In this paper, we investigate near-duplicate detection, particularly looking at the detection of evolving news stories. These stories often consist primarily of syndicated information, with local replacement of headlines, captions, and the addition of locally-relevant content. By detecting near-duplicates, we can offer users only those stories with content materially different from previously-viewed versions of the story. We expand on previous work that mproves the performance of near-duplicate document detection by weighting the phrases in a sliding window based on the term frequency within the document of terms in that window and inverse document frequency of those phrases. We experiment on a subset of a publicly available web collection that is comprised solely of documents from news web sites. News articles are particularly challenging due to the prevalence of syndicated articles, where very similar articles are run with different headlines and surrounded by different HTML markup and site templates. We evaluate these algorithmic weightings using human judgments to evaluate similarity. We find that our techniques outperform the state of the art with statistical significance and are more discriminating when faced with a diverse collection of documents.

Publication Downloads

ClueWeb 09 Labeled Near-Duplicate News Articles

August 28, 2013

This data release is a companion to the paper Duplicate News Story Detection Revisited by Omar Alonso, Dennis Fetterly, and Mark Manasse published at The Ninth Asia Information Retrieval Societies Conference (AIRS 2013) in December 2013. The package provides approximately 5.5 million document identifiers of a subset of the ClueWeb’09 “Category A English” documents that are likely to be from news sources.

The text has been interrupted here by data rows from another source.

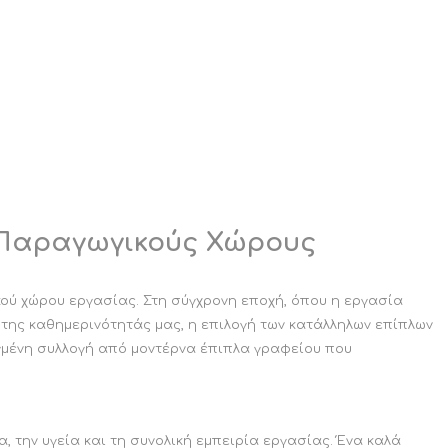
ΚΟΜΟΔΙΝΟ ΚΑΙ
ΒΟΗΘΗΤΙΚΟ
ΤΟΥΑΛΕΤΑ
ΤΡΑΠΕΖΑΚΙ
CALLIGARIS
CALLIGARIS
ΕΚΠΤΩΣΕΙΣ ΜΕΧΡΙ
ΕΚΠΤΩΣΕΙΣ ΜΕΧΡΙ
31/08
31/08
 Παραγωγικούς Χώρους
κού χώρου εργασίας. Στη σύγχρονη εποχή, όπου η εργασία
 της καθημερινότητάς μας, η επιλογή των κατάλληλων επίπλων
εγμένη συλλογή από μοντέρνα έπιπλα γραφείου που
ΒΙΒΛΙΟΘΗΚΗ
ΧΑΛΙ CALLIGARIS
CALLIGARIS
ΕΚΠΤΩΣΕΙΣ ΜΕΧΡΙ
ΕΚΠΤΩΣΕΙΣ ΜΕΧΡΙ
31/08
 την υγεία και τη συνολική εμπειρία εργασίας. Ένα καλά
31/08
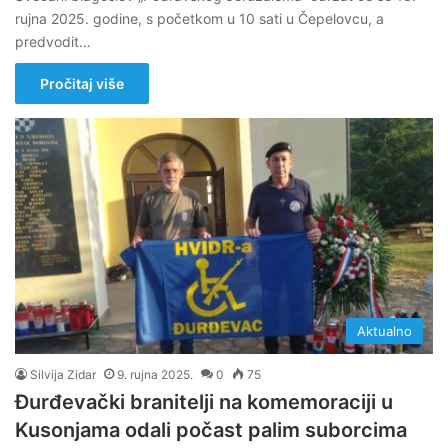
rujna 2025. godine, s početkom u 10 sati u Čepelovcu, a
predvodit…
Pročitaj više
Aktualno
Silvija Zidar
9. rujna 2025.
0
75
Đurđevački branitelji na komemoraciji u
Kusonjama odali počast palim suborcima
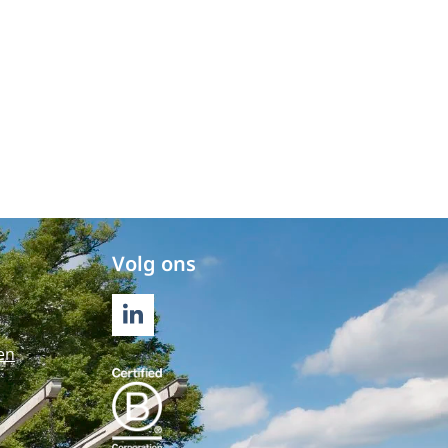
Volg ons
LINKEDIN
en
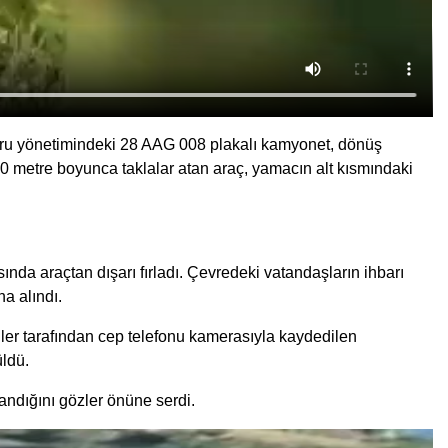
u yönetimindeki 28 AAG 008 plakalı kamyonet, dönüş
0 metre boyunca taklalar atan araç, yamacın alt kısmındaki
nda araçtan dışarı fırladı. Çevredeki vatandaşların ihbarı
na alındı.
iler tarafından cep telefonu kamerasıyla kaydedilen
üldü.
şandığını gözler önüne serdi.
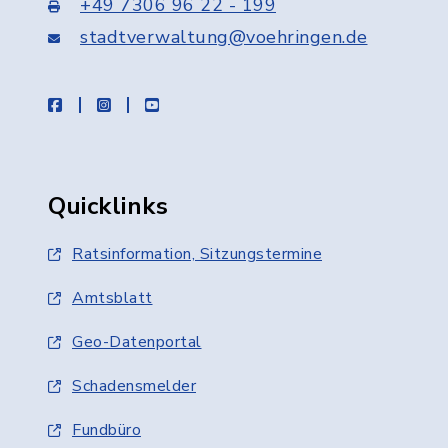
+49 7306 96 22 - 199
stadtverwaltung@voehringen.de
facebook
instagram
youtube
Quicklinks
Ratsinformation, Sitzungstermine
Amtsblatt
Geo-Datenportal
Schadensmelder
Fundbüro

The package also contains two sets of human generated labels. The first set of labels is the assessment of 456 pairs of documents by the authors as near-duplicate, non-duplicate, containment, near-duplicate irrelevant, or non-duplicate irrelevant. The second set of labels is 710 labels obtained via a crowdsourcing system where the pairs of articles are labeled as near-duplicate or non-duplicate articles. Finally, the data release contains the experimental design templates used for the crowdsourced assessments.